В октябре 1769 года Гёте посетил Античный зал в Мангейме, пользовавшийся тогда известностью: больше нигде в Германии нельзя было увидеть такое множество гипсовых слепков с античных скульптур. В письме к Лангеру от 30 ноября, написанном по — французски, Гёте рассказывает о своих впечатлениях. Позднее в «Поэзии и правде» он соединил это первое посещение выставки в Мангейме со вторым — на обратном пути из Страсбурга осенью 1771 года. Наибольший интерес вызвала у Гёте группа Лаокоона с сыновьями.

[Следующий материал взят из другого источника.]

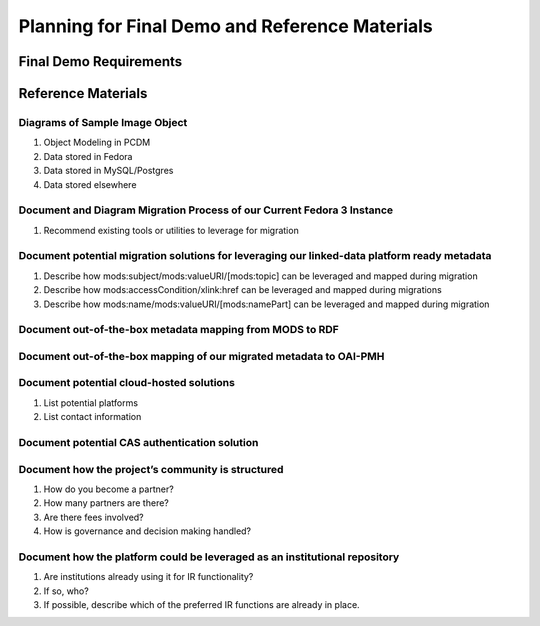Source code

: Planning for Final Demo and Reference Materials
===============================================

Final Demo Requirements
-----------------------



Reference Materials
-------------------

===============================
Diagrams of Sample Image Object
===============================

1. Object Modeling in PCDM
2. Data stored in Fedora
3. Data stored in MySQL/Postgres
4. Data stored elsewhere

=======================================================================
Document and Diagram Migration Process of our Current Fedora 3 Instance
=======================================================================

1. Recommend existing tools or utilities to leverage for migration

=============================================================================================
Document potential migration solutions for leveraging our linked-data platform ready metadata
=============================================================================================

1. Describe how mods:subject/mods:valueURI/[mods:topic] can be leveraged and mapped during migration
2. Describe how mods:accessCondition/xlink:href can be leveraged and mapped during migrations
3. Describe how mods:name/mods:valueURI/[mods:namePart] can be leveraged and mapped during migration

=========================================================
Document out-of-the-box metadata mapping from MODS to RDF
=========================================================

===================================================================
Document out-of-the-box mapping of our migrated metadata to OAI-PMH
===================================================================

=========================================
Document potential cloud-hosted solutions
=========================================

1. List potential platforms
2. List contact information

==============================================
Document potential CAS authentication solution
==============================================

==================================================
Document how the project’s community is structured
==================================================

1. How do you become a partner?
2. How many partners are there?
3. Are there fees involved?
4. How is governance and decision making handled?

===========================================================================
Document how the platform could be leveraged as an institutional repository
===========================================================================

1. Are institutions already using it for IR functionality?
2. If so, who?
3. If possible, describe which of the preferred IR functions are already in place.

Винкельман в работе «Мысли о подражании греческим произведениям в живописи и скульптуре» (1755) именно на этой скульптурной группе стремился показать «благородную простоту и спокойное величие» как «общий преимущественный признак выдающихся произведений греческой пластики», не сводя всего, однако, к этой формуле, ставшей расхожей. «Подобно тому как глубины моря всегда остаются спокойными, как бы ни бушевали волны на поверхности, выражение фигур у греков свидетельствует при всех страстях о великой и сдержанной душе», — звучит следующая фраза. Идеал Винкельмана, таким образом, полон внутреннего напряжения и не укладывается целиком в слова о «простоте» и «спокойном величии». Под спокойной поверхностью могут скрываться страсти, или полное страсти выражение позволяет угадать «великую и сдержанную душу». Через десятилетие после Винкельмана Лессинг попытался на примере Лаокоона определить различие между скульптурой и поэзией. Если бы изваянный в мраморе Лаокоон закричал бы, то он кричал бы вечно. В поэзии же крик, поскольку поэзия связана с течением времени, является лишь преходящим моментом, и поэтому в ней кричащий Лаокоон допустим. Гердер вступил в полемику с этой точкой зрения в своих «Критических рощах» (1769). Гёте со своей стороны писал в «Поэзии и правде»: «Пресловутый вопрос, почему он не кричит, я решил для себя следующим образом: он и не может кричать. Действия и движения всех трех фигур уяснились мне из самой концепции группы. Напряженно необычная и в то же время высокоправдивая поза центральной фигуры обусловлена двумя причинами: Лаокоон тщится сбросить с себя змей, но в то же самое мгновение его тело прянуло назад от нестерпимой боли укуса. Чтобы смягчить эту боль, он невольно втягивает низ живота, и крик становится невозможным» (3, 423).